The funniest example of ‘love’ tattoos I ever saw was in a prison documentary about a guy who had five children by four different women, during his brief spells of freedom.  Each time he got a new partner her name was tattooed on his left arm and the children’s names on his right arm.  When the relationships broke down, the children’s names stayed put, but the partner’s name just got a tattooed line drawn through it and the new name written underneath!  Perhaps he could have found a reasonably popular name and just kept going out with Alisons or Janes to save himself the bother?
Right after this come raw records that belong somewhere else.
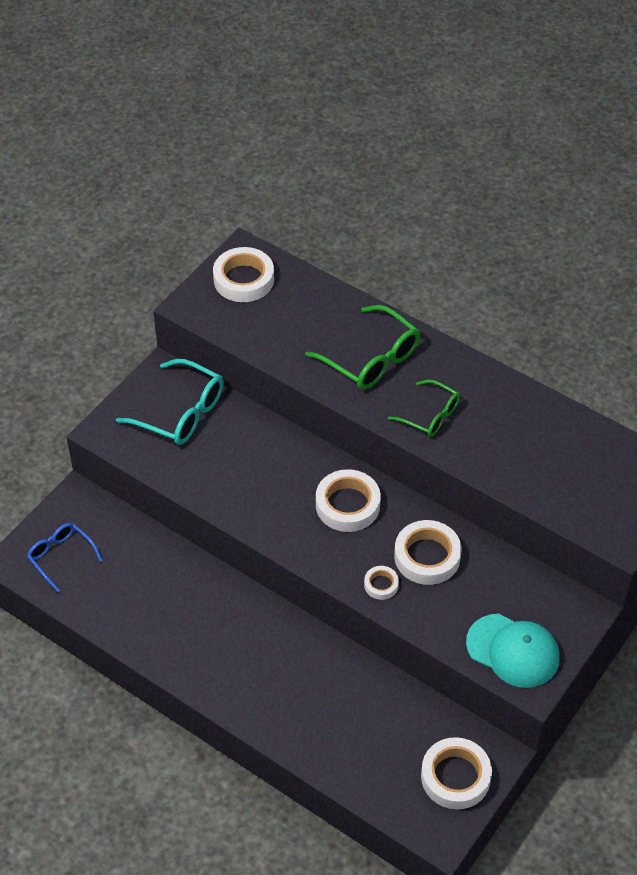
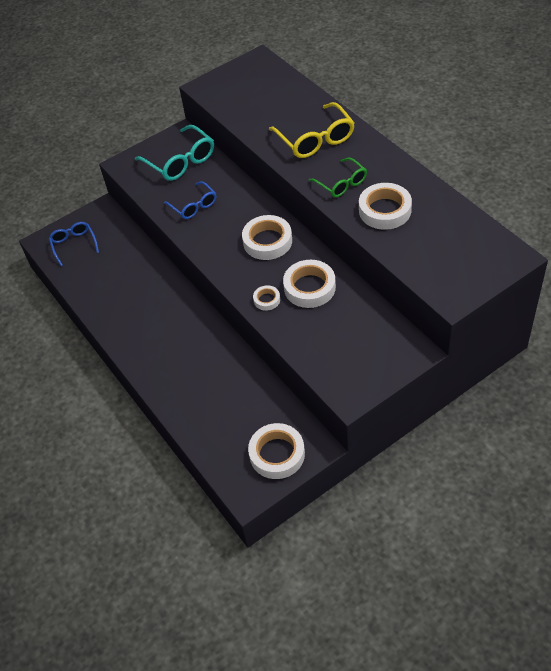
camera: 25 degrees right, 0 degrees up
(229, 474) = (194, 206): none -> blue glasses
(243, 279) = (249, 76): white tape -> white tape (385, 210)
(371, 359) = (315, 139): green glasses -> yellow glasses
(513, 651) = (345, 367): turquoise cap -> none

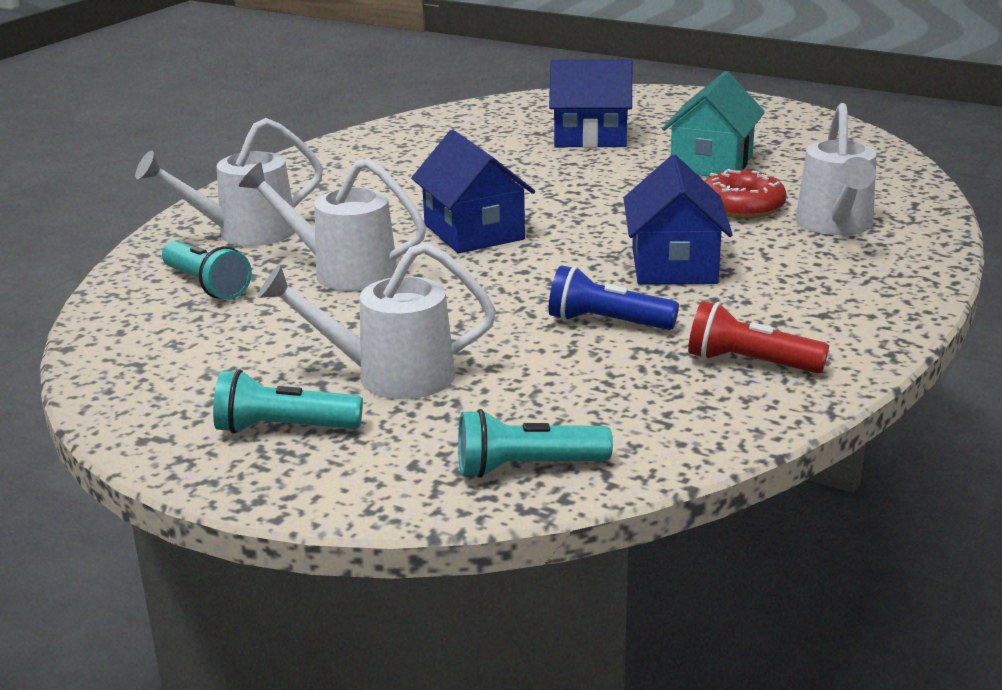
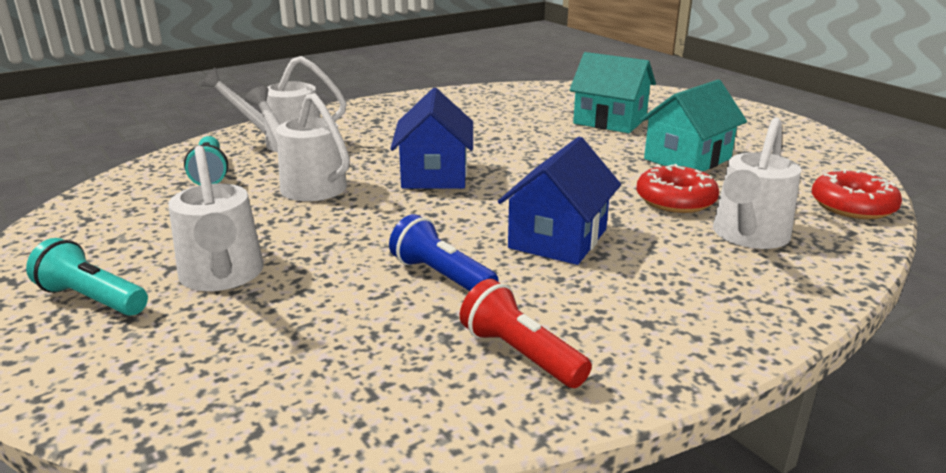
camera: 25 degrees right, 0 degrees up
(390, 376) = (222, 276): white watering can -> white watering can turned 135 degrees counterclockwise
(526, 467) = (201, 400): turquoise flashlight -> none
(590, 137) = (610, 121): blue house -> turquoise house
(897, 179) = (852, 206): none -> red donut

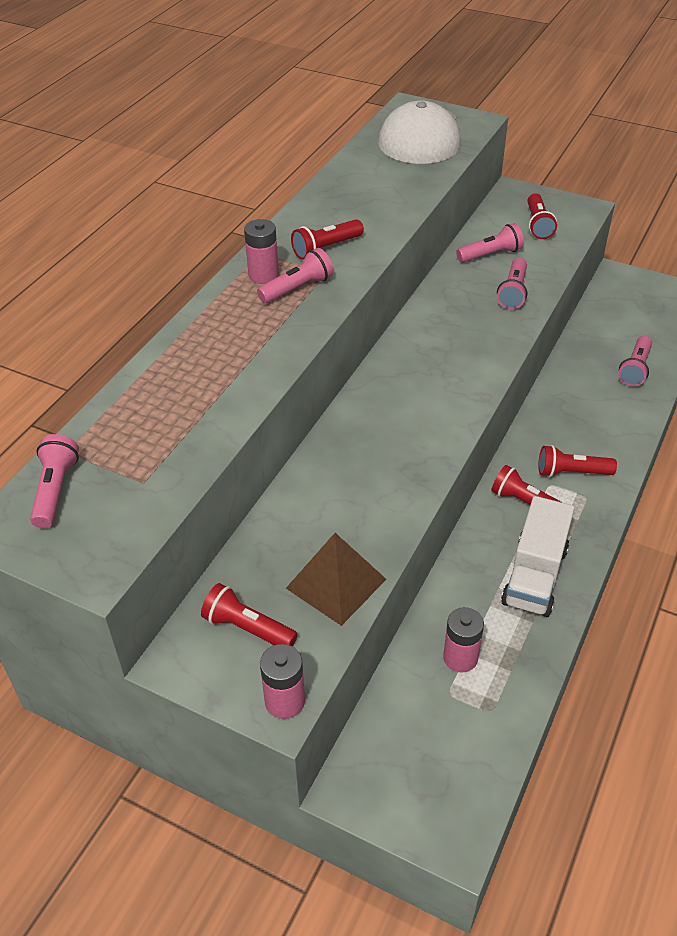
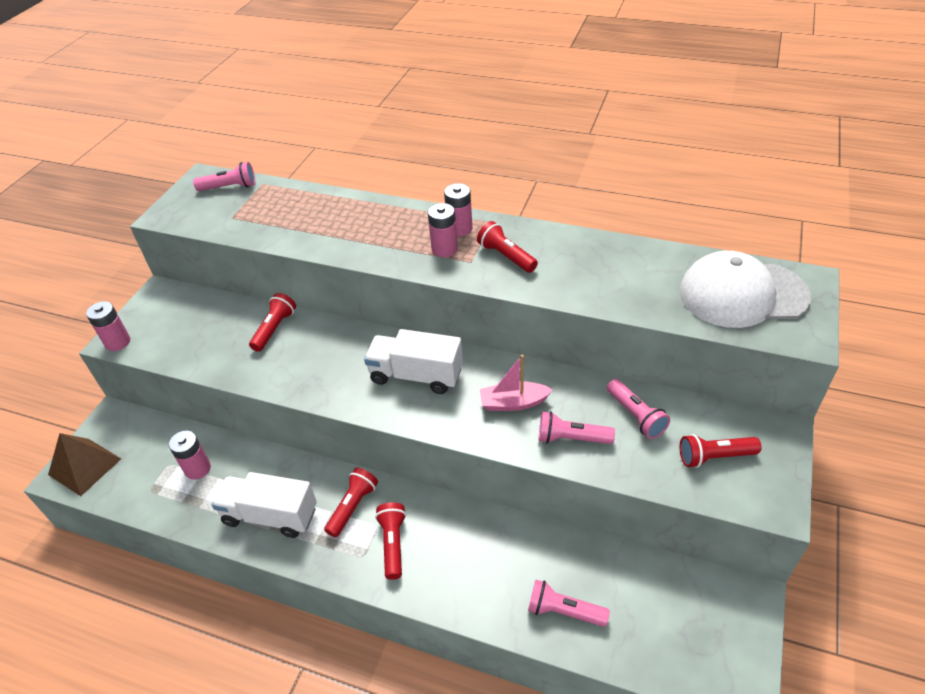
camera: 85 degrees right, 0 degrees up
(247, 628) = (176, 317): red flashlight -> red flashlight (275, 329)
(297, 288) = (444, 249): pink flashlight -> pink battery
(336, 583) = (204, 353): brown pyramid -> brown pyramid (85, 466)
(417, 384) = (416, 375): none -> white truck
(466, 321) = (513, 403): none -> pink boat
In researching this article, though, I found out that the latest craze is to have a tattoo of your lover’s face etched on your body, rather than their name, but space for the likes of that luckless prison inmate would surely run out much more quickly!
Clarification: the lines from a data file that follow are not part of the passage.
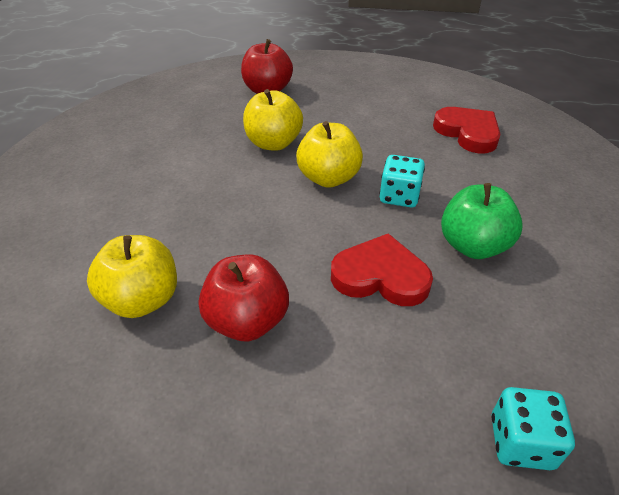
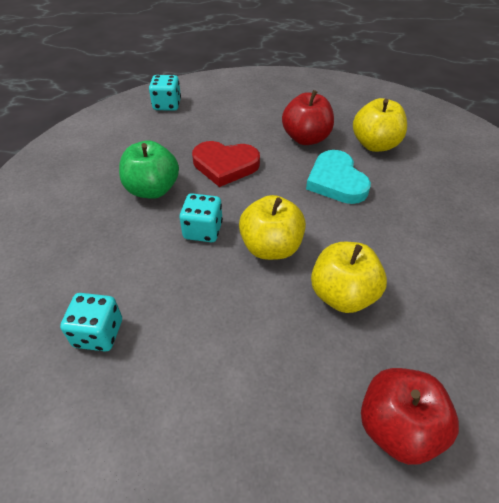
camera: 175 degrees right, 5 degrees up
(232, 242) = (336, 181): none -> turquoise heart
(468, 133) = (98, 333): red heart -> turquoise dice

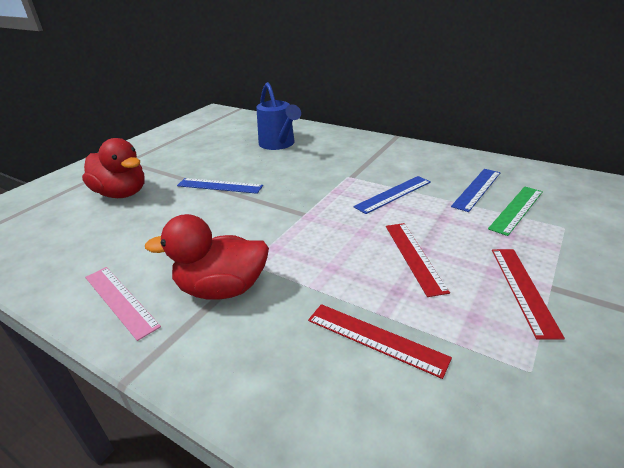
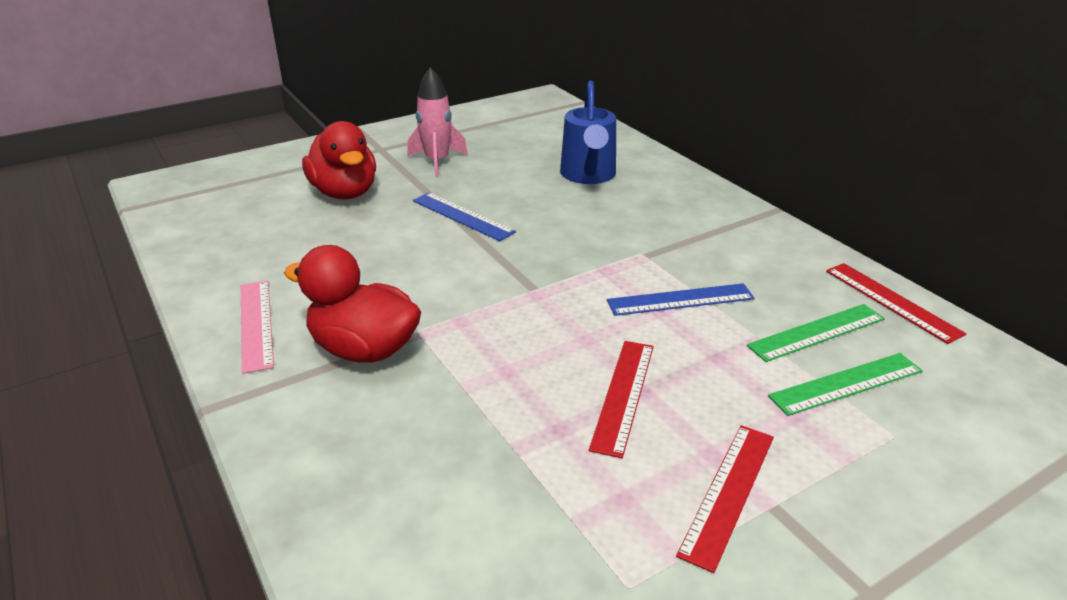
camera: 25 degrees right, 0 degrees up
(174, 159) = (437, 161): none -> pink rocket
(375, 338) = (481, 472): red ruler -> red ruler (891, 301)
(477, 189) = (817, 332): blue ruler -> green ruler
So come on, tell us, what’s the craziest, most irrational or foolish thing you’ve ever done for love?  If you’ve never been done anything that might seem like madness in the name of romance and are looking for some inspiration, check out this list of potentially foolish things done for ‘love’ adapted from the website www.today.com:

  • Meet Kelly Summers who posted 62 You Tube videos of herself crying in a ‘diary of heartbreak’ to share with everyone when she found out her boyfriend had another lover.  Embarrassing in the future for the whole world to know your business? I’d say so! Yet it made her ex Keith realise how much he loved her, so perhaps not…
  • James Doyan advertised his divorced 63 year old mum, Sandy Firth, on eBay as he was so worried about her being lonely.  His starting price? One pound, but sadly the advert was pulled for violating the site’s policy on the sale of human body parts!
  • Mums can be just as embarrassing as sons though, as Colby Brin discovered when his mother, Geri, set up the dating site ‘Date My Single Kid’.  The business has gone from strength to strength and Colby now happily admits that ‘Mum knows best’.
  • What about Patrick Moberg, who saw the girl of his dreams on a subway train?  Anyone got a James Blunt song playing in their head now?  Unlike James in the song, Patrick took some decisive action, set up a website with a sketch of himself and this dream girl, including a big arrow pointing to his head with a sign saying ‘not insane’!  Amazingly it worked and the two are now in touch so, insane or not, perhaps not so foolish after all.
  • Then there is Charles E. Phillips, former president of Oracle, what was his act of foolishness?  Having an affair with a woman who, once scorned, got revenge on a thirty foot high scale.  After an eight year fling with lover, YaVaughnie Wilkins, Charles decided to reconcile fully with his wife Karen.  Scorned YaVaughnie not only set up a website featuring hers and Charles’ romantic photos and love notes, but hired billboards in San Francisco, Atlanta and Time Square in NY to let the world know of his deceit and take her revenge.

Doing crazy things for love can sometimes work out and sometimes end up leaving you feeling not just foolish but perhaps poorer to boot, as the examples above demonstrate.  Ultimately though, love has the power to make us all act out of character and do things the world might consider crazy, but which seem right to us.  It’s no new thing after all, Edward VIII gave up his kingdom for the love of Wallis Simpson, and where would us romantic writers get our inspiration without it?!